The introduction of Active Directory in Windows 2000
presents organisations with a unique challenge and opportunity: the
ability to consolidate and centralise directory information. The
fact that Active Directory is LDAP based and includes a standard set
of API’s (Application Programming Interfaces), only this makes this
prospect more attractive. Schema updates allow companies to put
whatever information they like in the Active Directory.

However, many companies already have some or all of
this directory information stored in various systems throughout the
enterprise, and not all of these systems will expose their data
through an interfect such as LDAP. Also some information may be
duplicated across several systems, creating synchronisation
problems.

Making use of all this information is difficult when
it is spread around like this, and as time goes by the problem can
only get worse……

The Solution

So, in an ideal world, all this directory
information would be held in one place. A single, extensible
Enterprise level directory that is all things to all people.
Obviously, this is not as easy as all that – getting applications
from various 3rd parties to all share data and keep things in sync
is to say the least difficult, and in many cases will be neither
possible, or even desireable.

Therefore the answer to this problem is
to create a central directory management entity- a META Directory,
that manages and controls all the data from all the other systems.
This, in a nutshell, is what Microsoft Metadirectory Services (MMS)
is all about……

Typically, such a solution needs to be
able to access, synchronise and update data in the following types
of system:

  • Standard LDAP Directories
  • Popular Non-LDAP directories
  • Enterprise Resource Planning (ERP)
    applications
  • Databases, such as SQL and Oracle
  • Applications only accessible via an applications
    programming interfact (API)

In order to effectively manage directory information across the
Enterprise, the Metadirectory Service must be able to adress the
following:

Change Event Processing – the Metadirectory must be able
to detect and track changes in any of the systems it is
managing.

Data Aggregation – the Metadirectory must be able to join
data from different sources, in order to create a central
directory.

Object Tracking – the Metadirectory must be able to track
directory objects as they move through the system. A user moving
departments for example, must be recognisable by the system as being
the SAME user, and not someone else with the same name…

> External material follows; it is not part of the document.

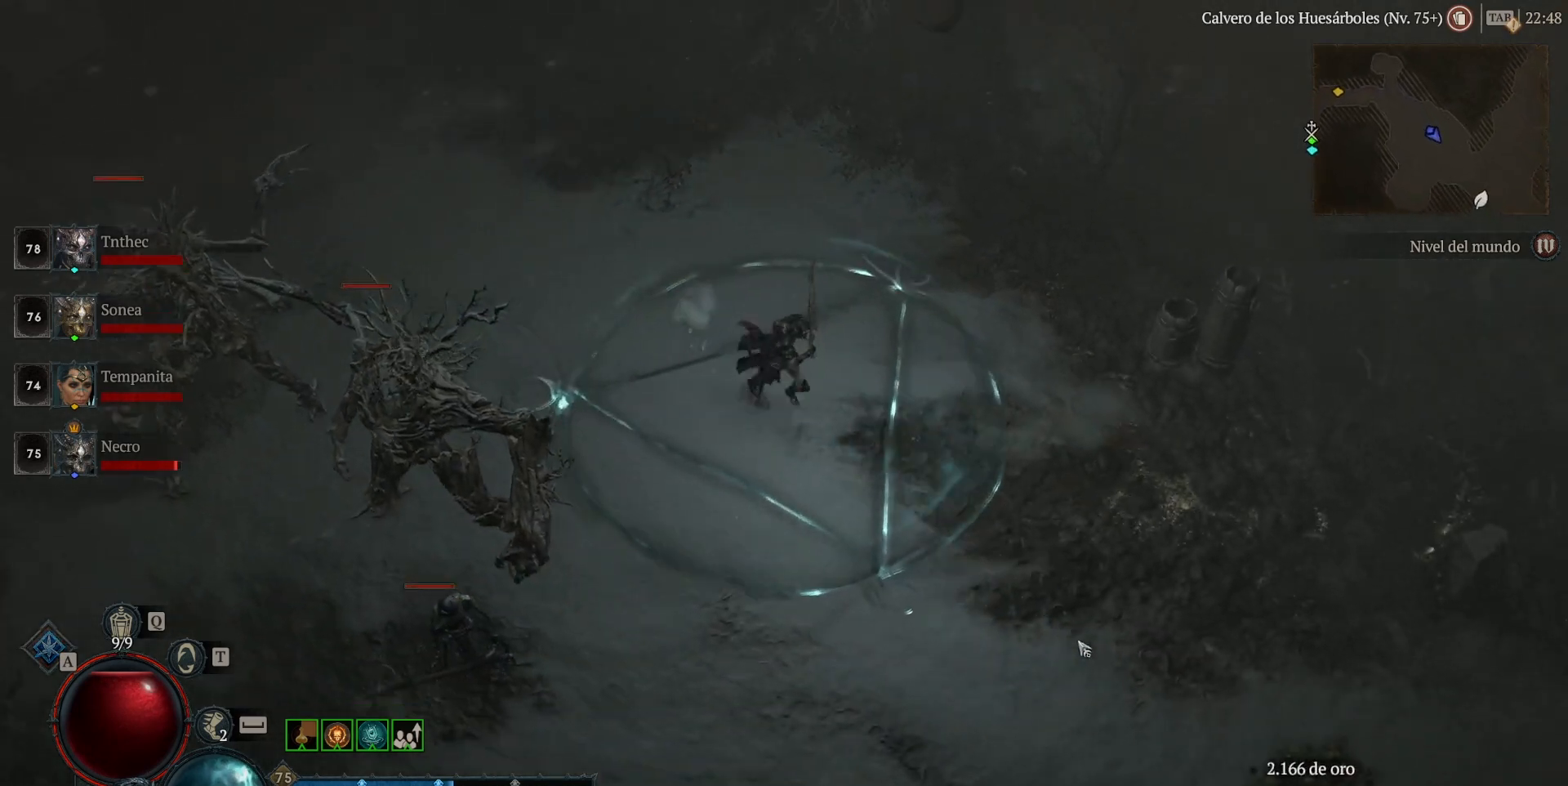
{"keys": [], "mouse": ["left"], "events": []}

Integrity Management – the Metadirectory must ensure that
data is kept in sync and doesnt become corrupt.

Ownership – the Metadirectory must be able to determine
which system OWNS a particular piece of data, in order to ensure
that updates to certain fields within the directory can ONLY be made
by that application that OWNS that particular element. For example
you would want an email application to own the email address of a
user, so that the email adress can only be updated by the email
application.

Failure Management – the Metadirectory must be able to
detect when a directory update has failed, and provide a mechanism
such that data can be returned to a ‘known state’.

Referential Integrity – the Metadirectory must be able to
ensure that the relationships between related peices of data are
maintined. For example, a persons job title and salary level may be
related, and as such, a change in job title could also update the
salary information.

 

Microsoft
Metadirectory Services (MMS)

In July 1999, Microsoft purchased ZOOMIT Corporation, a well
known supplier of Metadirectory solutions. ZOOMIT VIA 2.1 has
evolved, over the last year or so, into Microsoft Metadirectory
Services (MMS), the lastest version being MMS 2.2.

MMS consists of the following components:

Connector Namespace – an area where the connected
namespaces are first imported.

Metaverse – the Metaverse presents the integrated view of
joined objects from multiple connected directories.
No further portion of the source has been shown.